▸ **What this task involves**: Transcribe exactly the stretch of lines beginning at the one containing "focal_35mm: 34" and closing with the last line of the entries below. Omit images.

== Task data

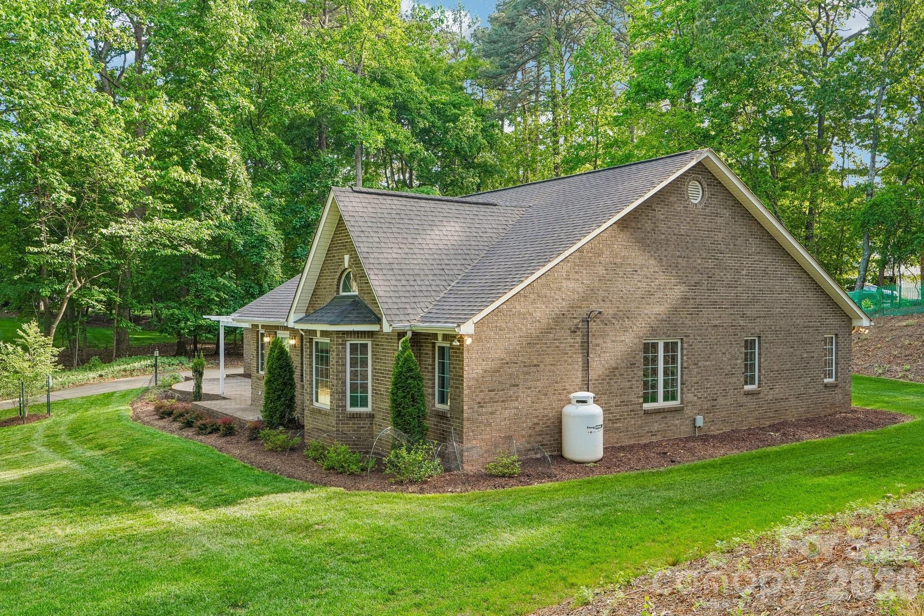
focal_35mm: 30
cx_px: 462
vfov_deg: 43.6
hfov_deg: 61.9
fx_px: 770
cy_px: 308
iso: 320
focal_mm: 20
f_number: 8
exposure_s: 1/30
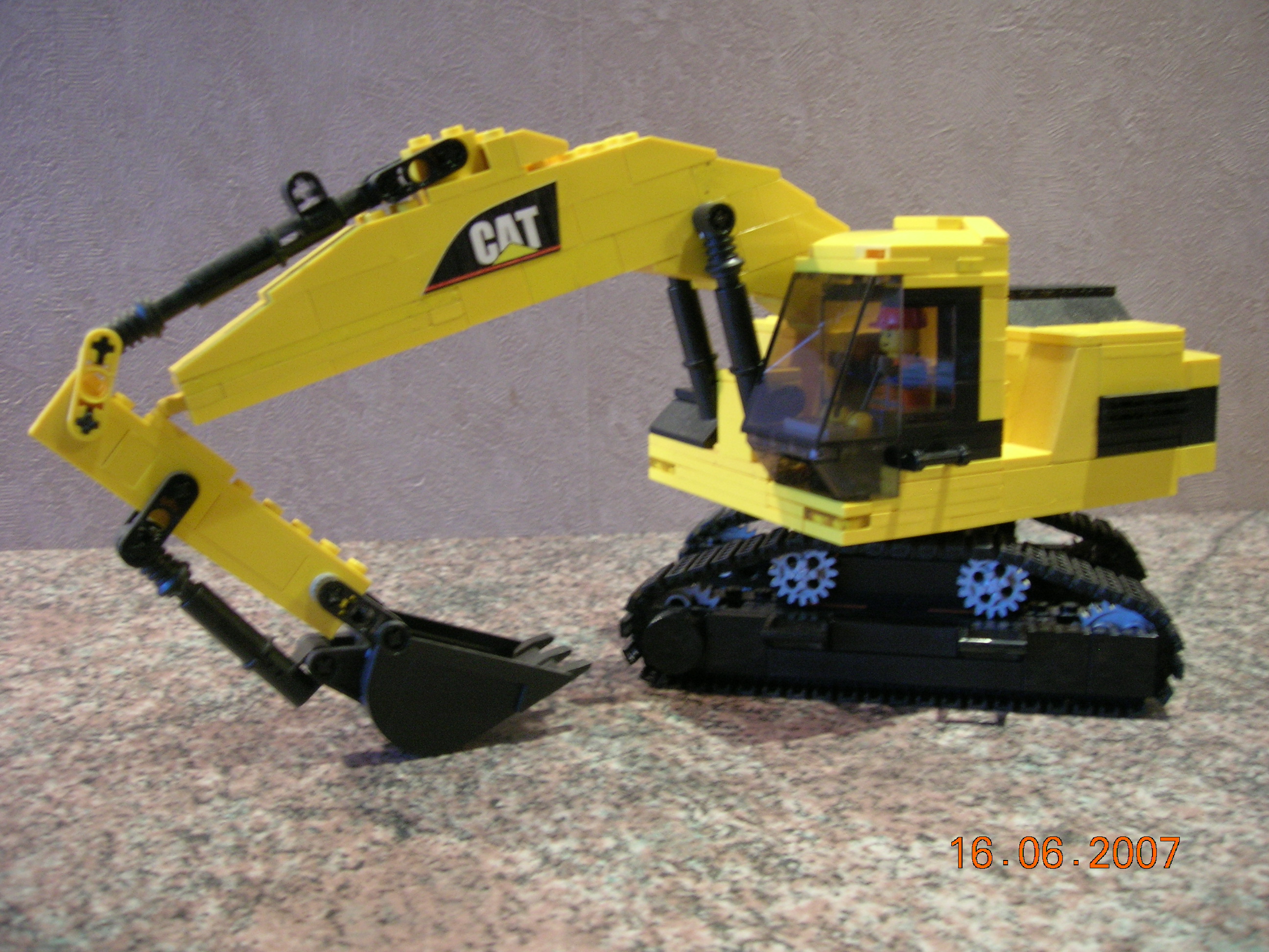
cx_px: 634
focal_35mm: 34
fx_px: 1246
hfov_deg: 54.0
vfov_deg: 41.8
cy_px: 476
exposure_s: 1/3.8
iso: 111
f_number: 2.9
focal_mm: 5.7
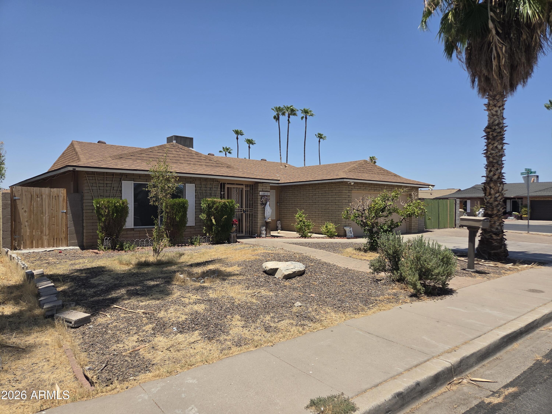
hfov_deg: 73.9
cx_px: 276
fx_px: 367
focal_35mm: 23
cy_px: 207
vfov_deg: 58.9
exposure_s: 1/5862
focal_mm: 5.4
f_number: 1.8
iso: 80
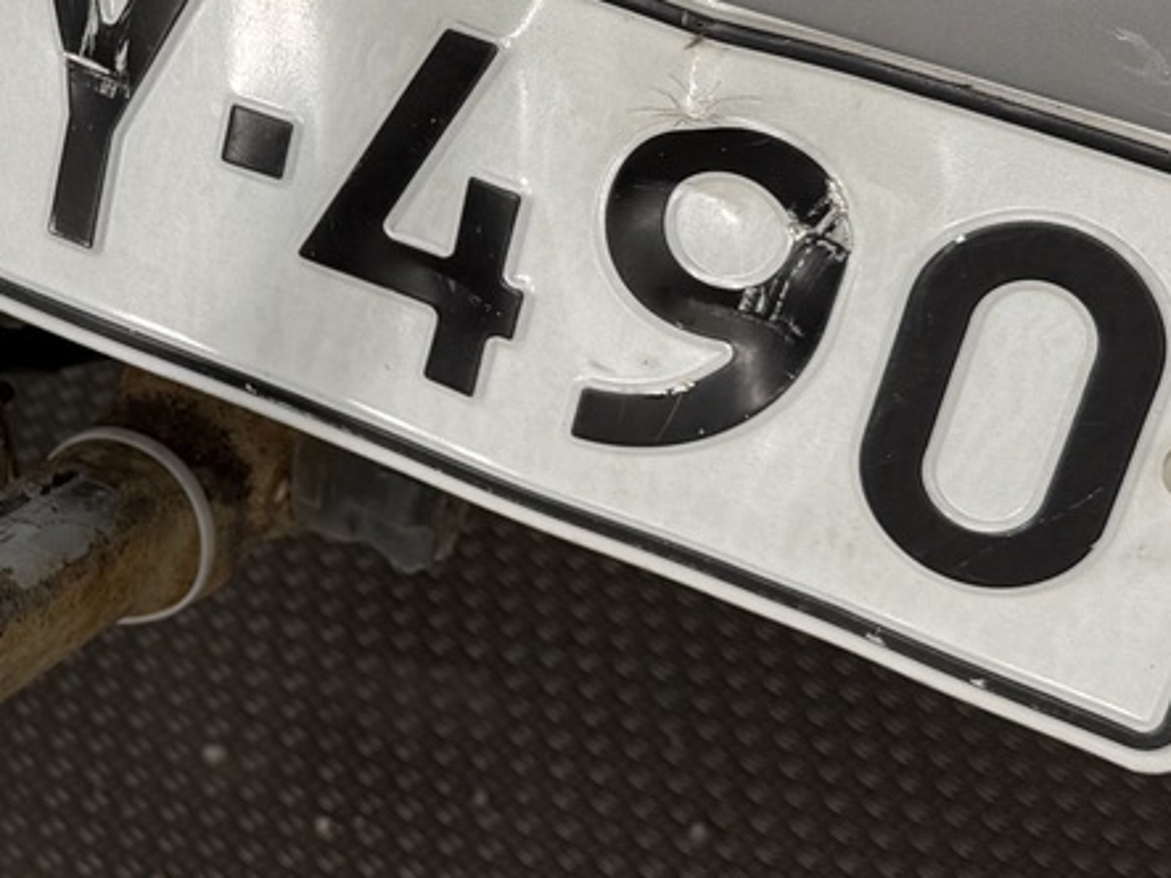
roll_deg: -3.8
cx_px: 3
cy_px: 307
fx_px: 2638
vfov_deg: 18.8
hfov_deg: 23.9
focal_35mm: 78
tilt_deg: -37.2
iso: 80
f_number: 1.78
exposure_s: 1/100
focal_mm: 6.76
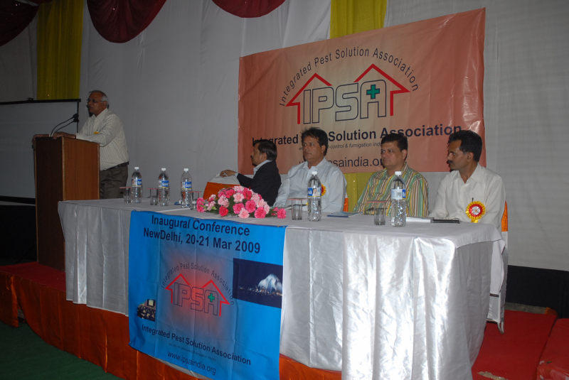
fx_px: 427
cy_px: 190
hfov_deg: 67.3
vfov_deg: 48.0
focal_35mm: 27
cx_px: 284
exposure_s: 1/125
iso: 400
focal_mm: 18
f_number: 5.6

====

▸ **The answer**:
focal_35mm: 34
fx_px: 1246
hfov_deg: 54.0
vfov_deg: 41.8
cy_px: 476
exposure_s: 1/3.8
iso: 111
f_number: 2.9
focal_mm: 5.7
hfov_deg: 73.9
cx_px: 276
fx_px: 367
focal_35mm: 23
cy_px: 207
vfov_deg: 58.9
exposure_s: 1/5862
focal_mm: 5.4
f_number: 1.8
iso: 80
roll_deg: -3.8
cx_px: 3
cy_px: 307
fx_px: 2638
vfov_deg: 18.8
hfov_deg: 23.9
focal_35mm: 78
tilt_deg: -37.2
iso: 80
f_number: 1.78
exposure_s: 1/100
focal_mm: 6.76
fx_px: 427
cy_px: 190
hfov_deg: 67.3
vfov_deg: 48.0
focal_35mm: 27
cx_px: 284
exposure_s: 1/125
iso: 400
focal_mm: 18
f_number: 5.6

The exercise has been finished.